Problems and tasks:
A. In the Aftermarket Enterprises letter, what is the date of the comment letter the company is responding to?
B. Summarize the Aftermarket Enterprises letter in two sentences.
C. Retype the part of the Aftermarket Enterprises letter from "File No. 333-141676" up to and including "the filing accordingly.".

Selected passage:
AFTERMARKET ENTERPRISES, INC.
4339 Santa Fe Road #48-D
San Luis Obispo, California 93401-3306
April 3, 2008
Mara L. Ransom, Esq.
United States Securities and Exchange Commission
Division of Corporate Finance
100 F Street
Mail Stop 3561
Washington, D.C. 20549
Re: Aftermarket Enterprises, Inc.
File No. 333-141676
Dear Ms. Ransom:
To assist the staff of the Commission in completing its review of the above referenced filing, the comments from your comment letter dated March 26, 2008, are quoted below and are followed in each case by the Company’s response thereto. Unless otherwise indicated, the reference immediately preceding the Company’s response indicates the corrected or revised page where the response appears. We are also forwarding via overnight delivery courtesy copies of this filing along with computer redlined copies.
General
Comment 1
We note that you have revised your registration statement to reflect that it has been filed on Form S-1, as opposed to Form SB-2. Please also include the boxes on the bottom of the cover page and check the smaller reporting company box, as applicable.
Response
We have revised the filing accordingly.
Summary of Financial Information, page 4
Comment 2
We note your disclosure of the weighted average number of shares outstanding of 1,592,452 for the year ended December 31, 2007. This disclosure is inconsistent with the number of weighted average number of shares outstanding presented in your consolidated statements of operations on page 4 of your financial statements. Please revise as appropriate. Note that this comment also applies to the number of weighted average number of shares outstanding for the year ended December 31, 2007 presented in Exhibit 11.1.

Listed records:
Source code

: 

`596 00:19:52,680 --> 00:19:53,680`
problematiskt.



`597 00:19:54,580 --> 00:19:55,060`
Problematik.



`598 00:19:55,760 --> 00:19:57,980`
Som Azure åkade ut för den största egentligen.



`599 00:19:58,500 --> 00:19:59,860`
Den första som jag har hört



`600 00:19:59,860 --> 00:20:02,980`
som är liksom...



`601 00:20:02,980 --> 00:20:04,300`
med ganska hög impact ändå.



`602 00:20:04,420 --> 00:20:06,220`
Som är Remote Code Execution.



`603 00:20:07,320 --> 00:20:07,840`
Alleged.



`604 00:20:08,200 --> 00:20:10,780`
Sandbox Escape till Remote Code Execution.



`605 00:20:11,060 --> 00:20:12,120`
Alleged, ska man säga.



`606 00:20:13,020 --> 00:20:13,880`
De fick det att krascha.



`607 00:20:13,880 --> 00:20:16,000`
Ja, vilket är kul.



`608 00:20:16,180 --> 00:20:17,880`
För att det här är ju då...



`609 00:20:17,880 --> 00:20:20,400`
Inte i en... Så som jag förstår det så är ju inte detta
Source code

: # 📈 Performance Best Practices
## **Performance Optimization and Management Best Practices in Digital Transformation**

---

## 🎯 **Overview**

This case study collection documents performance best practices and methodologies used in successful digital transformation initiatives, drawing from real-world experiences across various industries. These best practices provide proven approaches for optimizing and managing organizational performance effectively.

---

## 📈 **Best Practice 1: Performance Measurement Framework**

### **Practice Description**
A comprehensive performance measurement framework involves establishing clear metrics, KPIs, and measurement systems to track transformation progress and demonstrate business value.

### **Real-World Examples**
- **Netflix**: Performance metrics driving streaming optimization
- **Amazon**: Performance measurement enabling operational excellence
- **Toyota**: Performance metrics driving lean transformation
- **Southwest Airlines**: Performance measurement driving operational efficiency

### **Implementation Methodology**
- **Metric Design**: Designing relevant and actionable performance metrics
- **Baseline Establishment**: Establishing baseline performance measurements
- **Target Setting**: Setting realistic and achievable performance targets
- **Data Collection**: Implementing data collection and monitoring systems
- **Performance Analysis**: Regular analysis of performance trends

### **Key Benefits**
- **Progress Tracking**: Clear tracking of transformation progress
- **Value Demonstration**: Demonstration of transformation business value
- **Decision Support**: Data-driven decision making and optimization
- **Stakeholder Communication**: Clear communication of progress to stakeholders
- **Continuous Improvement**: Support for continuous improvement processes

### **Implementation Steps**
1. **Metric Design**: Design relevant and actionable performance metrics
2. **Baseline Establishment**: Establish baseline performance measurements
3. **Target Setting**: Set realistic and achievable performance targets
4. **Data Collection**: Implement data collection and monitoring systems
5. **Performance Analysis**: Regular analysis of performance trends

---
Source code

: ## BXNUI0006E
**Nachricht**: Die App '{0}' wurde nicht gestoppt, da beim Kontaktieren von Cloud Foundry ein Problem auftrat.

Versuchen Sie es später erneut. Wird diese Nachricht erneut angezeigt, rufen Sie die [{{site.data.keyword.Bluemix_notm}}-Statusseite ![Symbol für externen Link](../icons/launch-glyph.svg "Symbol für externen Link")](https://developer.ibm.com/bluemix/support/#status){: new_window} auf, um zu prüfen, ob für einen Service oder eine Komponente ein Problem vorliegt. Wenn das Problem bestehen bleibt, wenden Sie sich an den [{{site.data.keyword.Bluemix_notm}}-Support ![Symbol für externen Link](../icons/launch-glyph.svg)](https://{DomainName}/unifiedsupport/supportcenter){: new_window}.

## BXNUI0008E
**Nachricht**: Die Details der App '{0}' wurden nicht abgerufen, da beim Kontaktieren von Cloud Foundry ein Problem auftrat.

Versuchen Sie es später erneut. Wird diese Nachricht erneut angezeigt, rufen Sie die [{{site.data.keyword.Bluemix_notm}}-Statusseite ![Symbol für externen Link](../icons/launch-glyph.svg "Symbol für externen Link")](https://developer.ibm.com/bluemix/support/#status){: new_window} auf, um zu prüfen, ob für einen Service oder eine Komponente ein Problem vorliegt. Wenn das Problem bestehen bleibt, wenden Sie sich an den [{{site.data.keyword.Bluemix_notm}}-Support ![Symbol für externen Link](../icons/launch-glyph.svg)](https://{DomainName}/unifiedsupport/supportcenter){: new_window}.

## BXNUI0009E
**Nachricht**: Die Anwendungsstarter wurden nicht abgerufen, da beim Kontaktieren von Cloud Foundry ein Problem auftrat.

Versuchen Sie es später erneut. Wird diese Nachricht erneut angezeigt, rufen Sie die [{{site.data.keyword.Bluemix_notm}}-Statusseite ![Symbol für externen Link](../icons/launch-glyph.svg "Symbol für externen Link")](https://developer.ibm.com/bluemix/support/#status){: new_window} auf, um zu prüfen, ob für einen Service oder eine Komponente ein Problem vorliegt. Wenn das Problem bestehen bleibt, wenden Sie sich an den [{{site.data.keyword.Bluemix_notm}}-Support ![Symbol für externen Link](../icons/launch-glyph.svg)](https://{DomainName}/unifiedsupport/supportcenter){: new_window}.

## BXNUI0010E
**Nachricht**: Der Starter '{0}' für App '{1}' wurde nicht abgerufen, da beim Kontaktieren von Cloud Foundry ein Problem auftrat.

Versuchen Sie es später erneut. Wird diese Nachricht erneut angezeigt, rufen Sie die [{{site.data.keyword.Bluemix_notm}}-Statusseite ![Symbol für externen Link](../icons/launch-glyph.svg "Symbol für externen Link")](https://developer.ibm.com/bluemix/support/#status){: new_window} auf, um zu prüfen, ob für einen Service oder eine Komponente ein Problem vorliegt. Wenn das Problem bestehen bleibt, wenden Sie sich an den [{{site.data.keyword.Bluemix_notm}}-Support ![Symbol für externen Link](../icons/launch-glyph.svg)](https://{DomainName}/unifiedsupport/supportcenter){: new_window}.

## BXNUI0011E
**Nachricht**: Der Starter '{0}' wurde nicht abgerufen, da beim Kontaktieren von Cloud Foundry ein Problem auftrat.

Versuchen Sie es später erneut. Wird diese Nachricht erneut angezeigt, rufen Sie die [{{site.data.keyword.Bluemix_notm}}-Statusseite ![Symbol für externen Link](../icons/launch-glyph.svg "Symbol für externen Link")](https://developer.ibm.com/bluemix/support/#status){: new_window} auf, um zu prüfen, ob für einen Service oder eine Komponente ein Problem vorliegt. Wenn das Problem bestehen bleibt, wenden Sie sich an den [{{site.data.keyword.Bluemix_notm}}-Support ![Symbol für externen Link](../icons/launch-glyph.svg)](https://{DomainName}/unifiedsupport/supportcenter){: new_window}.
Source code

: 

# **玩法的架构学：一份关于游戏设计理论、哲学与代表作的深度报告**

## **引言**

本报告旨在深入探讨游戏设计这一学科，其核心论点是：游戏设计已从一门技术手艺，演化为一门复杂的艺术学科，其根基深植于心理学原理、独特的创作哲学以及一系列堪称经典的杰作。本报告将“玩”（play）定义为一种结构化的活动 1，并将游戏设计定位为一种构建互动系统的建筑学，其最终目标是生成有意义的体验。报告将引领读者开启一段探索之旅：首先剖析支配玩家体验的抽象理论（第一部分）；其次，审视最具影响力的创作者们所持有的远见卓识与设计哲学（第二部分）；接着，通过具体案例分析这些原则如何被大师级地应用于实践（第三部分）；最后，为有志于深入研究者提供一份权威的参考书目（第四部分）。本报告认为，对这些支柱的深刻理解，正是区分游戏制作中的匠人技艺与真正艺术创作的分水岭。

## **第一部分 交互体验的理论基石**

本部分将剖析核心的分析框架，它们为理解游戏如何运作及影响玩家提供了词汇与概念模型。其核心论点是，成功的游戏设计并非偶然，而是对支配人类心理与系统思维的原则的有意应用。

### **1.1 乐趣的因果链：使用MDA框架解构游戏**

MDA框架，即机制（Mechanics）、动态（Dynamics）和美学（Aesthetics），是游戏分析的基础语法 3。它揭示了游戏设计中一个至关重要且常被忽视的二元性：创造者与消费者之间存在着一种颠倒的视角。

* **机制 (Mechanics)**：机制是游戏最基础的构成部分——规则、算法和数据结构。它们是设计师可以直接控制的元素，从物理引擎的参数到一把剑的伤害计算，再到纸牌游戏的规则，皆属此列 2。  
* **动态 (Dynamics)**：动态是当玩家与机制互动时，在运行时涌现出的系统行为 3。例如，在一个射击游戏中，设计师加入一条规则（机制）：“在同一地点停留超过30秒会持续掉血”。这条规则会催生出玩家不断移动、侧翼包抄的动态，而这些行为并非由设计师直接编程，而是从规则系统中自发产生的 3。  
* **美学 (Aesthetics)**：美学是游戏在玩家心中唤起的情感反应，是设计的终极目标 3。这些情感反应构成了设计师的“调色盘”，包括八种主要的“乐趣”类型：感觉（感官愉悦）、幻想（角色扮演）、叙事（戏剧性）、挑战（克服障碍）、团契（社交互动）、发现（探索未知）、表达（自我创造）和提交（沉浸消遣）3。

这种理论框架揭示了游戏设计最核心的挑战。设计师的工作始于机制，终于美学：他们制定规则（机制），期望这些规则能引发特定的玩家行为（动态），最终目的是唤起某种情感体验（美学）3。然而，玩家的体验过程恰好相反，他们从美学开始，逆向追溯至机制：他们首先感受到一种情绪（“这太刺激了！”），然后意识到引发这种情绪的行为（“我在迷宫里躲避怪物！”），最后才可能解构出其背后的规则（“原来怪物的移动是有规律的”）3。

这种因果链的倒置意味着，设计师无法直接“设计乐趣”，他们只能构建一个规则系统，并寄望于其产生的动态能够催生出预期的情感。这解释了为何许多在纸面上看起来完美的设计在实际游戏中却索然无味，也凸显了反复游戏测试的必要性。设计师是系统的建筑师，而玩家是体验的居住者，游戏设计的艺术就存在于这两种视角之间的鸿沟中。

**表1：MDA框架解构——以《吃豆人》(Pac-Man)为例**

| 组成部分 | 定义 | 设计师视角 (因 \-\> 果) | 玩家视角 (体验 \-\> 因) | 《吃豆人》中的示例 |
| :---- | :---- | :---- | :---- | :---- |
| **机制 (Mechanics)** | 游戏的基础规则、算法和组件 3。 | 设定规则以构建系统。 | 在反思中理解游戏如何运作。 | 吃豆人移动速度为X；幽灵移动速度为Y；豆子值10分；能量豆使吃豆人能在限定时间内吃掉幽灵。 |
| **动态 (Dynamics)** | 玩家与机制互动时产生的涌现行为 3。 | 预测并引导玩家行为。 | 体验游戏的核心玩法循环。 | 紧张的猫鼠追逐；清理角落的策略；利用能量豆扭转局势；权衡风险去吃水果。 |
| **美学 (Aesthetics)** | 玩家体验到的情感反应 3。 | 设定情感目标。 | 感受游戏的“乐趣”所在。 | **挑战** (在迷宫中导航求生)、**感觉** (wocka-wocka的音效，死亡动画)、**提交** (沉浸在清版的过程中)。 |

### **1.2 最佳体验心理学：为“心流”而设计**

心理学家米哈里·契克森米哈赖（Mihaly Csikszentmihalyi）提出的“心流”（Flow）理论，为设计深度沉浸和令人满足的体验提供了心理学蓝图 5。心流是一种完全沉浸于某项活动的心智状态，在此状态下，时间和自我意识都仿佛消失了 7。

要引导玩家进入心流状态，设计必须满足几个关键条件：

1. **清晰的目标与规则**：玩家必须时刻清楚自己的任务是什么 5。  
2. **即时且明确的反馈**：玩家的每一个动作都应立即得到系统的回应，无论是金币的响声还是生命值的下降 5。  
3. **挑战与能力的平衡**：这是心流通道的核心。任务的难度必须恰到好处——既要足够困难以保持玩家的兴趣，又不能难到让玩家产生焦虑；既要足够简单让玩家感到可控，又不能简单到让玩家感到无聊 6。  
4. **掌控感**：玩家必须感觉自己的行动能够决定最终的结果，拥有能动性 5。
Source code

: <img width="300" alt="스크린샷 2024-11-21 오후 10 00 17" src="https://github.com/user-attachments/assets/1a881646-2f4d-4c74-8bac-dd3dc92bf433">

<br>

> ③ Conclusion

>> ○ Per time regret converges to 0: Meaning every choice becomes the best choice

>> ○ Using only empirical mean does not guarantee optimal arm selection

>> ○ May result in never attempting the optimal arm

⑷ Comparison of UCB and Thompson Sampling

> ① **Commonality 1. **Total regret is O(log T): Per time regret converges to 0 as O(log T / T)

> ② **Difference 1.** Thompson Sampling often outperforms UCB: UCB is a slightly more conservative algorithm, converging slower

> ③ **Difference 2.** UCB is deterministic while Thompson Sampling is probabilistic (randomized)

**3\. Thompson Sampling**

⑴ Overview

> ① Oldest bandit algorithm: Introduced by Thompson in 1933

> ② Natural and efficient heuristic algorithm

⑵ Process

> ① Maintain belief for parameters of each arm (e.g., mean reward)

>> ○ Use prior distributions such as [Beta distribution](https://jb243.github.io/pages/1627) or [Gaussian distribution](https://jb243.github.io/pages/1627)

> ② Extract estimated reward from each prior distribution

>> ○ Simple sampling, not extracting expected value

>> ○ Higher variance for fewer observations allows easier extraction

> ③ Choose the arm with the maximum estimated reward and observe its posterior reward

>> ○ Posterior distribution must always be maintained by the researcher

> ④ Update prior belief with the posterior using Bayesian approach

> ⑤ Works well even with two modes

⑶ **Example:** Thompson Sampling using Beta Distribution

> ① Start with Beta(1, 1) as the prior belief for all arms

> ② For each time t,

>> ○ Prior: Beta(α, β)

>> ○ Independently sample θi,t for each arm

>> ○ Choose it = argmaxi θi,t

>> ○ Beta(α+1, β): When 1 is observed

Solution list:
A. March 26, 2008.

B. In an April 3, 2008 letter to the Securities and Exchange Commission, Aftermarket Enterprises, Inc. quotes each comment from the staff's March 26, 2008 comment letter on its filing and follows it with the company's response. The company says it revised the filing to add the cover-page boxes for Form S-1, and the staff's second comment notes that the weighted average number of shares outstanding for 2007 is inconsistent with the figure in the financial statements.

C.
File No. 333-141676
Dear Ms. Ransom:
To assist the staff of the Commission in completing its review of the above referenced filing, the comments from your comment letter dated March 26, 2008, are quoted below and are followed in each case by the Company’s response thereto. Unless otherwise indicated, the reference immediately preceding the Company’s response indicates the corrected or revised page where the response appears. We are also forwarding via overnight delivery courtesy copies of this filing along with computer redlined copies.
General
Comment 1
We note that you have revised your registration statement to reflect that it has been filed on Form S-1, as opposed to Form SB-2. Please also include the boxes on the bottom of the cover page and check the smaller reporting company box, as applicable.
Response
We have revised the filing accordingly.